◆ **ЗАДАНИЯ К УПРАЖНЕНИЮ**
**A)** Как, согласно отрывку о Николае II, следует относиться к мемуарам Александра Михайловича и почему?
**B)** Перечислите все утверждения о Николае II, которые, согласно отрывку о нем, высказывали некоторые люди, многие из которых вообще не знали Императора.
**C)** Напишите продолжение отрывка о Николае II, начиная сразу после его последнего предложения.

◆ **ИСХОДНЫЙ ОТРЫВОК**
- - -
{496}.

Конечно, к мемуарам Александра Михайловича следует относиться осторожно: он был склонен к преувеличениям. Однако ничего странного в такой реакции молодого Государя, при присущих ему ответственности и чувстве долга, нет. Самодержавный Царь тем и отличается от диктатора или президента, что относится к власти как к тяжкому испытанию, посылаемому Господом, а не как к сладостной награде или престижной профессии. Поэтому иной реакция Николая II на вступление на престол быть не могла.

Однако эта реакция позволила некоторым людям, многие из которых вообще не знали Императора Николая II, утверждать, что он был совершенно неопытен, ничего не понимал в государственных делах, к которым относился с легкомыслием. Так, тот же Вельяминов утверждал, что новый Царь «совершенно не оценивал всего значения для России и для него самого происходившего в Ливадии. Мне казалось, что все время он, для будущего Самодержца, держал себя слишком пассивно, ни в чем не проявляя своей личности, и, не скрою, это пугало меня за наше будущее»{497}. Эти свои предположения Вельяминов обосновывал исключительно на приводимом выше ответе Государя на его бестактный вопрос.
- - -
◆ **ЗАПИСИ НАБОРА ДАННЫХ**
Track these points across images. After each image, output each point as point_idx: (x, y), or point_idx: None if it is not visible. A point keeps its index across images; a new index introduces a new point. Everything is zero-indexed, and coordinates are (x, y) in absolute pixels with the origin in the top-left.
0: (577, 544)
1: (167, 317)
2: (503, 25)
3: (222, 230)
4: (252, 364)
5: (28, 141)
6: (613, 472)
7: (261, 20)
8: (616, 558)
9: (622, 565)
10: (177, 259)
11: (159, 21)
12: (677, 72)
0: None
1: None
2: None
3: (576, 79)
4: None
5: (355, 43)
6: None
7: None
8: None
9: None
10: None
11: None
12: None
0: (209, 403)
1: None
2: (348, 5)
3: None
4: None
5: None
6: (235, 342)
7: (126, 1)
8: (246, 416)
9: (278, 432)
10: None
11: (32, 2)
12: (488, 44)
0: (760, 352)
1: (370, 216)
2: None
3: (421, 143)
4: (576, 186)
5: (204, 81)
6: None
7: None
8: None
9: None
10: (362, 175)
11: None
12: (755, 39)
- - -
◆ **ОТВЕТЫ К ЗАДАНИЯМ**
**A)** Осторожно, поскольку он был склонен к преувеличениям.

**B)**
- Он был совершенно неопытен.
- Он ничего не понимал в государственных делах.
- Он относился к государственным делам с легкомыслием.

**C)**
Намного позднее, задним числом, недоброжелатели Николая II стали приводить «доказательства» его неподготовленности и отсутствия способностей государственного деятеля. Заметим, кстати, что и Вельяминов писал свои мемуары после революции в Советской России. Классическим «свидетельством» о неподготовленности Николая II к государственной работе являются воспоминания С. Ю. Витте, который винил в этом покойного Александра III. Витте писал, что на вопрос Царя, кого следует назначить председателем Комитета по строительству Великого Сибирского пути, он назвал имя Наследника Цесаревича, на что Александр III ответил: «Да ведь он совсем мальчик; у него совсем детские суждения: как же он может быть председателем Комитета?»{498} И хотя, со слов Витте, Александр III всё же назначил своего сына главой Комитета, в памяти читателя непременно оставались слова: «мальчик» и «детские суждения». Напомним, что на момент разговора Николаю Александровичу было около 23 лет. Назвать этот возраст «детским», конечно, нельзя, особенно для того времени. Далее в своих воспоминаниях Витте прямо указывал: «Новый Император, несомненно, очень любил своего отца и потому был огорчён его смертью; независимо от того, что он был смущён своим новым положением, к которому совсем не был подготовлен»{499}.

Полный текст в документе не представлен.